The first week of #ClimateStrikeMilano, I went by myself and sat for half an hour in front of Milan’s City Hall. I have to say that it felt strange. It was just me sitting there then taking a selfie with my homemade sign on which I had decided to write CLIMATE EMERGENCY, inspired by an article that I had read on December 11, 2018 on The Guardian: London mayor unveils plan to tackle ‘climate emergency’: Sadiq Khan accuses government of dragging its feet and calls for investment to avert catastrophe.

As I read that article, it was like a revelation to me. I have known for years that cities produce the vast majority of global CO2 emissions and are central to fighting climate change and yet Mayor Khan’s declarations stepped up the game.  That was the moment when I could suddenly see acceleration in the trend in which cities switch from being culprits to champions in the Climate Change struggle, since cities are crucial arenas in which environmental and climate battles could be fought and won, without necessarily having the buy-in of the national government, which have on the whole been proceeding at far too slow of a pace.  The situation has become far too grave and urgent to wait for recalcitrant national governments to get on board. We have to push the change from the bottom.

Thanks to Greta, grassroots advocacy suddenly seems perhaps the most powerful weapon imaginable. So my homemade sign, worn outside the Milan City Hall, was and still is addressing first and foremost Milan’s Mayor Giuseppe Sala, to ask that he do even more to fight climate change. I’d like him to declare a Climate Emergency and then work with others to take far more decisive action than to date. And I’d like Mayors of leading cities around the world to forge ahead, thus providing examples for other cities to follow.

Putting these pieces together, I suddenly saw my particular way to snap out of the trance of a deer frozen in the lights of an oncoming car. I saw that I, as a simple citizen, could carry my message to my local leaders, and could try over time to persuade the city where I live to step into a larger leadership role in fighting climate change. I could carry the message that “ending climate change begins in the city”, as the C40 Cities point out.  More specifically, ending climate change begins in the city that we inhabit.

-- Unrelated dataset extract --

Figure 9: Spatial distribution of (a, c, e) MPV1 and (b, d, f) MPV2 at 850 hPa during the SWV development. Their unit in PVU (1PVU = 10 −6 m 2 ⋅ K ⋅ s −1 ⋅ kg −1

So that is my message and I am inspired by Greta, who has called on people around the world to tell their truths, share their concerns and hold our leaders to a markedly higher standard on these issues. So I have committed to striking every Friday from now until March and will carry that message.

What is heartening beyond belief is to see how Greta has managed to “summon” not just me, but people of all ages around the world who are now mobilizing. She has unleashed pent-up energy and is encouraging each of us to band together with like-minded people and to speak up and tell our truth, i.e. that we will no longer tolerate a world in which our leaders ignore, minimalize or even deny the gravity of the climate crisis. Those positions now seem anachronistic. Whereas for years I saw few encouraging sings, now I see countless reasons to be inspired and encouraged, and Greta is the catalyst that we needed to set all of this in motion and help us to bring together what until now had been disparate energies.

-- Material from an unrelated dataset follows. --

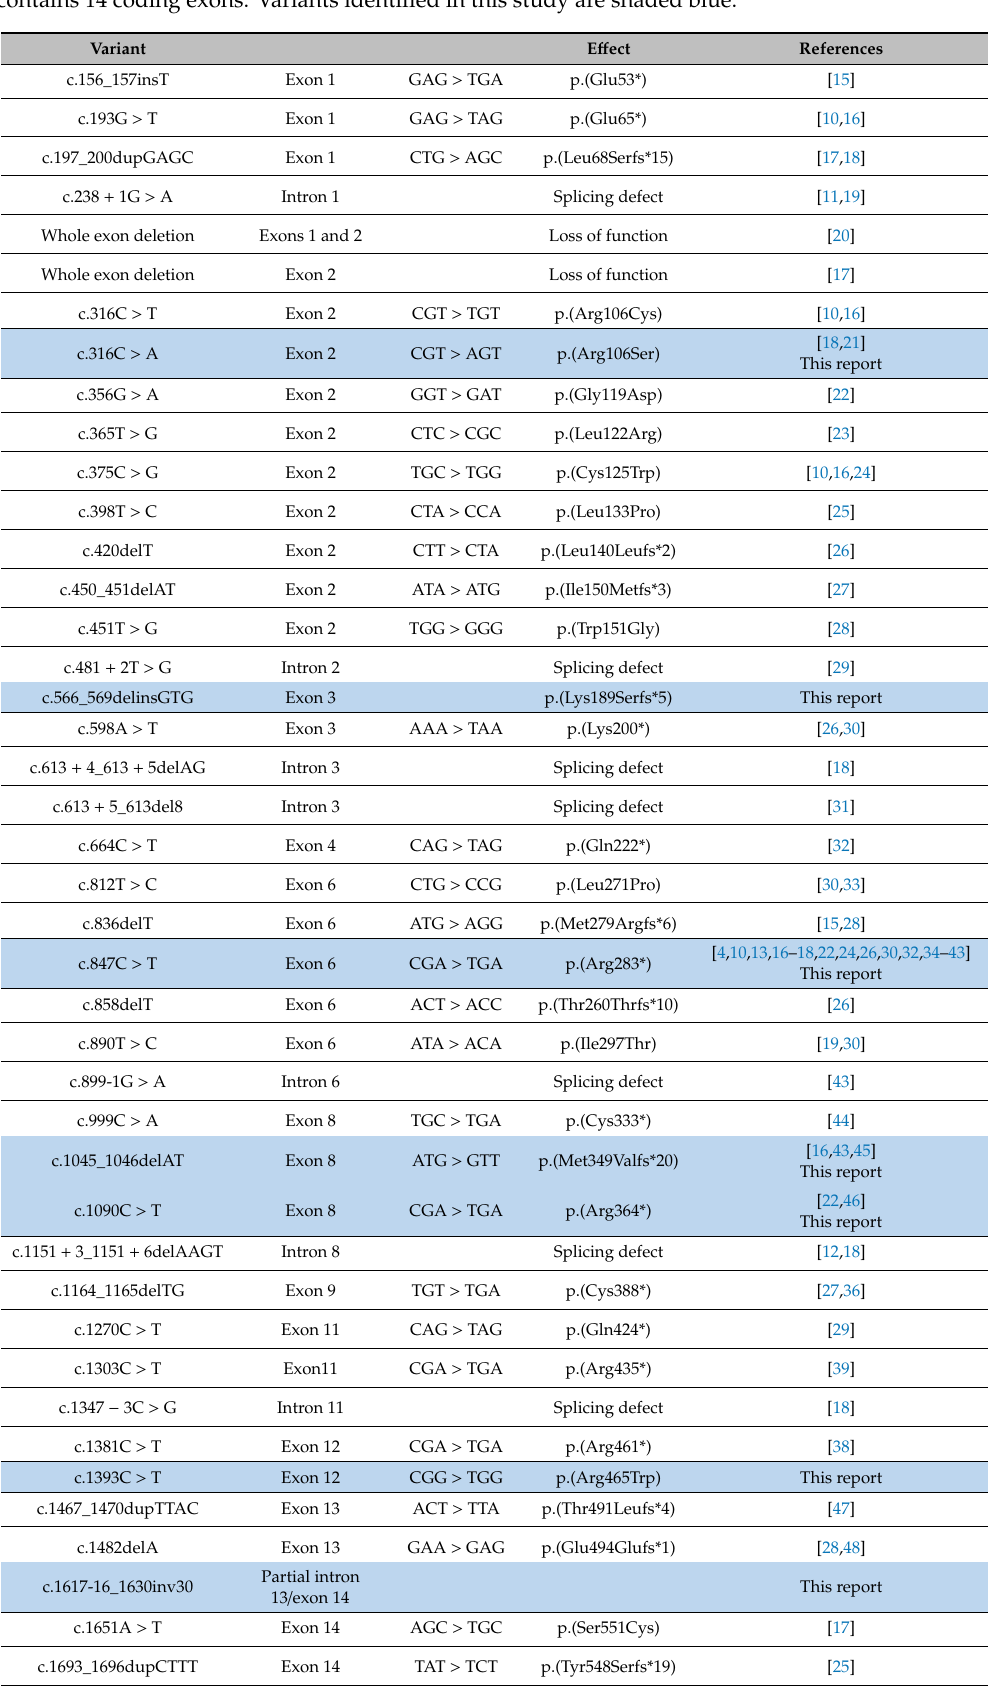
Table 1. Variants identified in CERKL to date. Numbering is based on transcript NM_001030311 which contains 14 coding exons. Variants identified in this study are shaded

I have been oozing climate anxiety for years and I cling to the words expressed by Noam Chomsky: “We can be pessimistic, give up and help ensure that the worst will happen, or we can be optimistic, grasp the opportunities that surely exist and maybe help make the world a better place.”

Because I want to choose optimism over despair, I’ll end with the words of Greta Thunberg: “Yes, of course we need hope. But more than hope we need action.  Once we begin to act, hope is everywhere.”

Amen.

Friday December 14, 2018 – first week of #ClimateStrikeMilano

Friday December 21, 2018 – second week of #ClimateStrikeMilano

Friday December 28, 2018 – third week of #ClimateStrikeMilano

All of the signs are homemade by participants, each carrying their own personal climate message.